Patching bean-fields On 2.0.0.M2

The bean-fields plugin by Marc Palmer is messed up a bit in Grails 2.0 M2 by a breaking change in that release. This will not be an issue in RC1. In the meantime: Glen Smith explains how to resolve it with a simple modification to the taglib.

Groovy On GitHub

This summer, the Groovy team (with help from Matthew McCullough) moved Groovy’s source to GitHub. See the links in this post by Guillaume Laforge.

Plugin releases

Grails Alfresco Plugin — 0.5: integrate Alfresco with a Grails application

Grails Horn Plugin — 1.0: provide JS libraries and tags for embedding data in HTML content

Grails Twitter Bootstrap Plugin — 0.2: provide Twitter Bootstrap files

Grails Image Builder Plugin — 0.1: provide a simple image builder

Grails Geolocation Plugin — 0.2: add HTML 5 geolocation support

Grails External Configuration Plugin — 0.4.5: reload external configuration files

Grails Spreadshirt Plugin — 0.5: integrate Spreadshirt API features into a Grails application

Grails Cucumber Plugin — 0.1.0: test Grails applications with Cucumber

Grails GSP Template Rendering Plugin — 0.1: cache rendering of a GSP or fragment of a GSP

Grails Template Profiler Plugin — 0.1: profile GSP template rendering time, etc.

Information supplied:
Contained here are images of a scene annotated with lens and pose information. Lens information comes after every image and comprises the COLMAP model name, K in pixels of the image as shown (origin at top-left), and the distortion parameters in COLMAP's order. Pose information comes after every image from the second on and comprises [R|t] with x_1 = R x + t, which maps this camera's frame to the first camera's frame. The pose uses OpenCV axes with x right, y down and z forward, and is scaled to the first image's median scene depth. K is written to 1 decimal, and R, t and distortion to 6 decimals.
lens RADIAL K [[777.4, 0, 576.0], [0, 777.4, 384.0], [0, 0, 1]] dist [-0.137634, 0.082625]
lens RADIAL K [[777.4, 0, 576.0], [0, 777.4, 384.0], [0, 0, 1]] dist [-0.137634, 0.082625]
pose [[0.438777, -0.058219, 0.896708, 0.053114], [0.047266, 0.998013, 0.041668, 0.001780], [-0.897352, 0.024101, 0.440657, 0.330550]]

Exercise tasks:
a – Name every person mentioned in the Grails news text.
b – Please retype the part of the Grails news text that opens with the words containing "Groovy On GitHub" and closes with "by Guillaume Laforge.".
The lines have no connection to the Grails news text.

Solution set:
a –
Marc Palmer
Glen Smith
Matthew McCullough
Guillaume Laforge

b –
Groovy On GitHub

This summer, the Groovy team (with help from Matthew McCullough) moved Groovy’s source to GitHub. See the links in this post by Guillaume Laforge.